**Activity**
For each line below with the word "Emulation", write out a copy.

**Dataset entries**
BEGIN

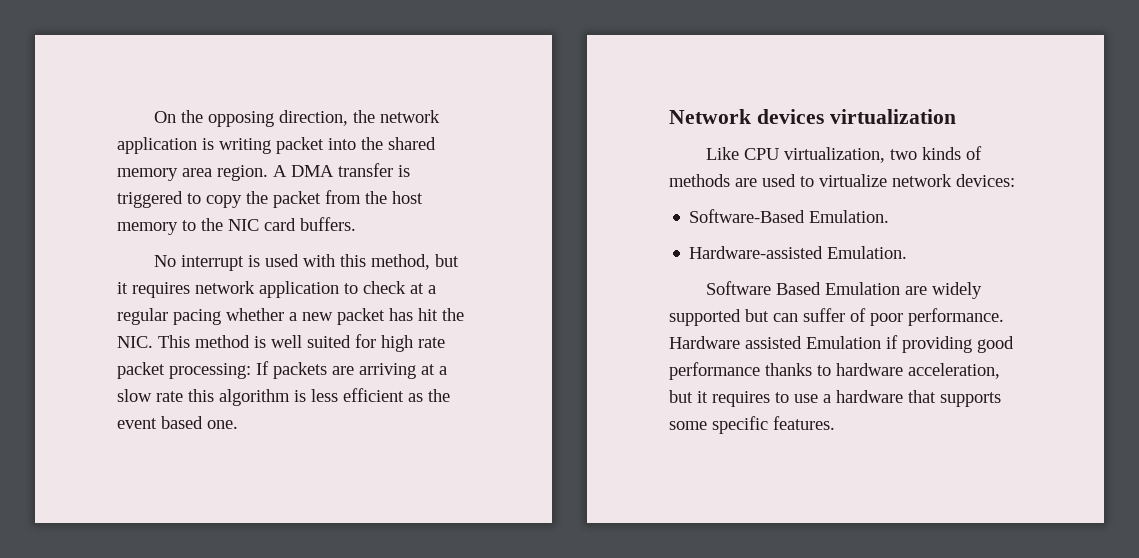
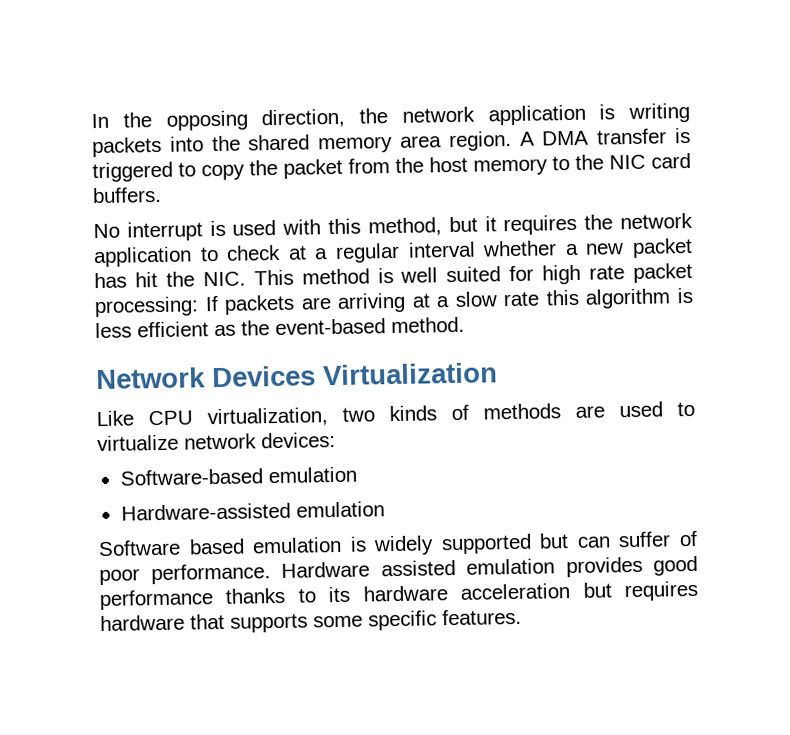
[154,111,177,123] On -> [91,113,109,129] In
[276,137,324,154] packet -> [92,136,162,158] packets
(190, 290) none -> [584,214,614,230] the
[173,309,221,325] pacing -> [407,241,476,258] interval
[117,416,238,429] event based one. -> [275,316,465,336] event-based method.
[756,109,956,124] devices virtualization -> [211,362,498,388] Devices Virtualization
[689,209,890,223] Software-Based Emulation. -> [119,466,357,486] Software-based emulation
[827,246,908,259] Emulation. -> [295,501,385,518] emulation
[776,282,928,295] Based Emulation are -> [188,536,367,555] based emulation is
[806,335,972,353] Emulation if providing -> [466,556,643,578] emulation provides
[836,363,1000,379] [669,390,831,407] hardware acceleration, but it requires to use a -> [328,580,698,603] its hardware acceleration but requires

END
BEGIN

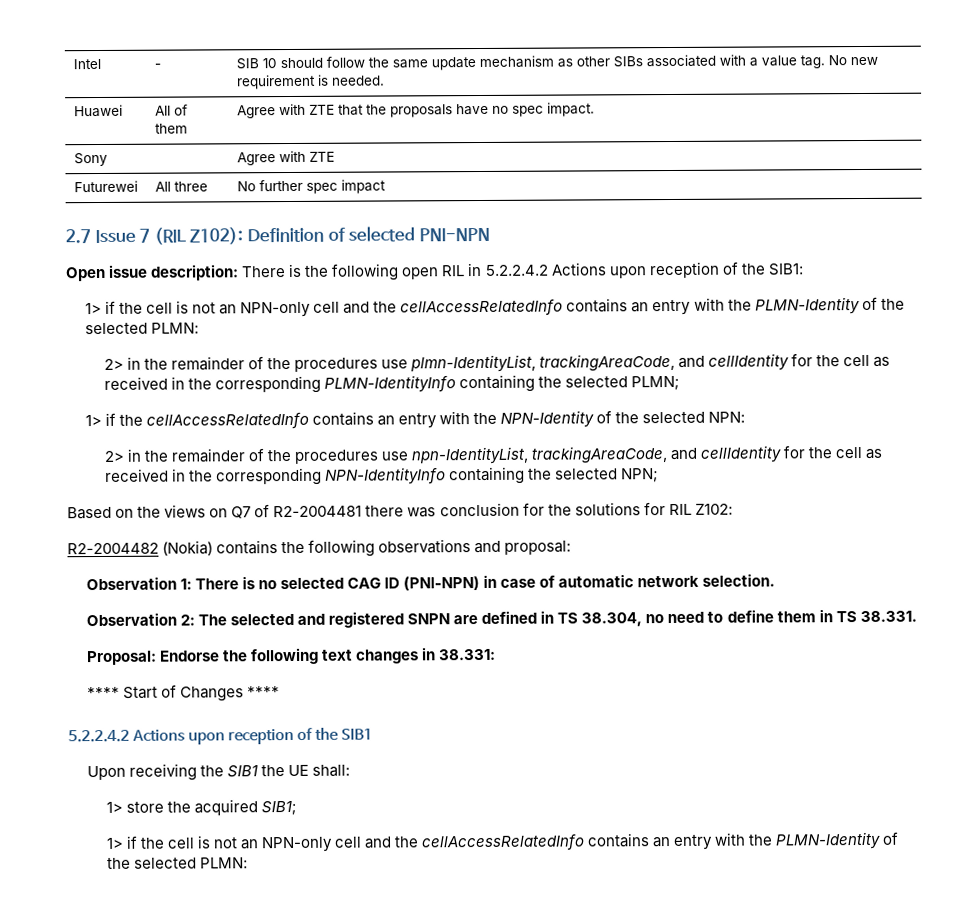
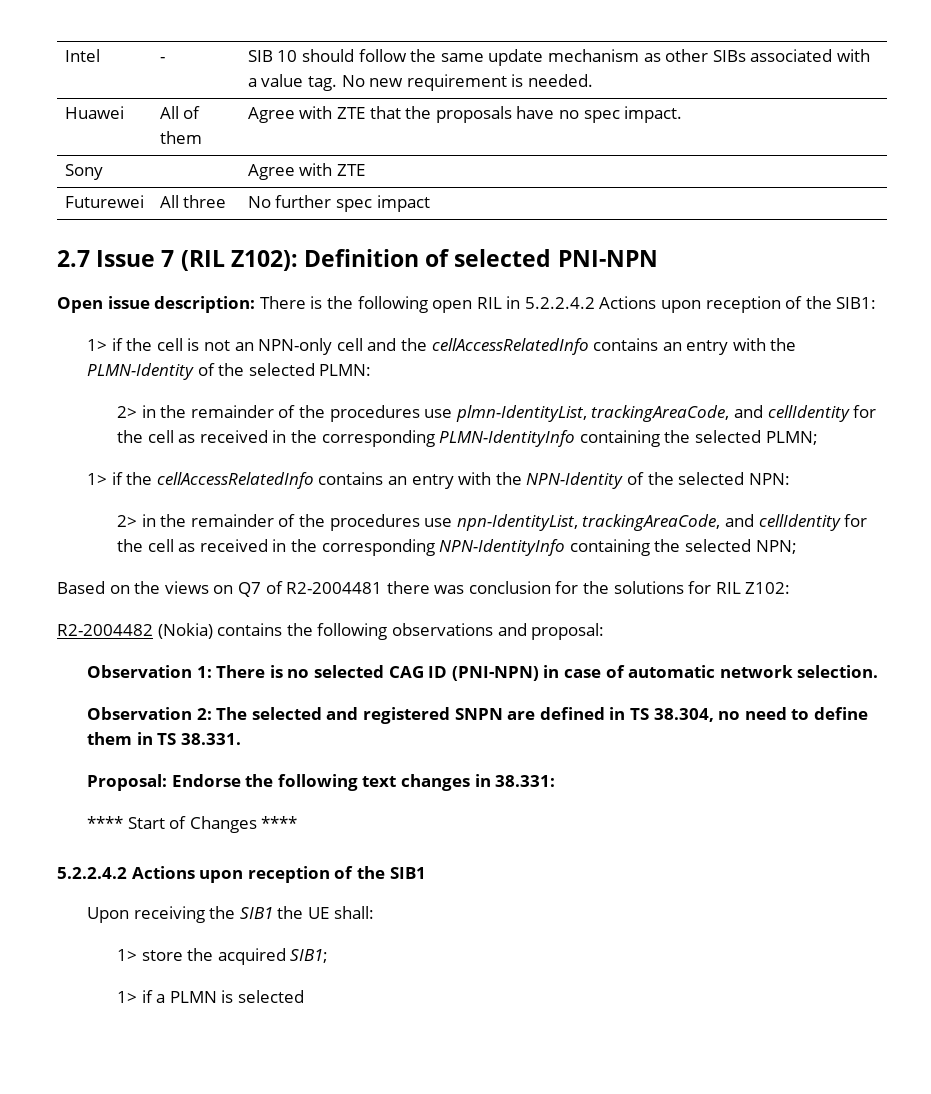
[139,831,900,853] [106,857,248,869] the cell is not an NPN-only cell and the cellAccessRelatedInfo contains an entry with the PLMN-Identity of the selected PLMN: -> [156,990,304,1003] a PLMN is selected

END

**Result of this task**
[689,209,890,223] Software-Based Emulation. -> [119,466,357,486] Software-based emulation
[827,246,908,259] Emulation. -> [295,501,385,518] emulation
[776,282,928,295] Based Emulation are -> [188,536,367,555] based emulation is
[806,335,972,353] Emulation if providing -> [466,556,643,578] emulation provides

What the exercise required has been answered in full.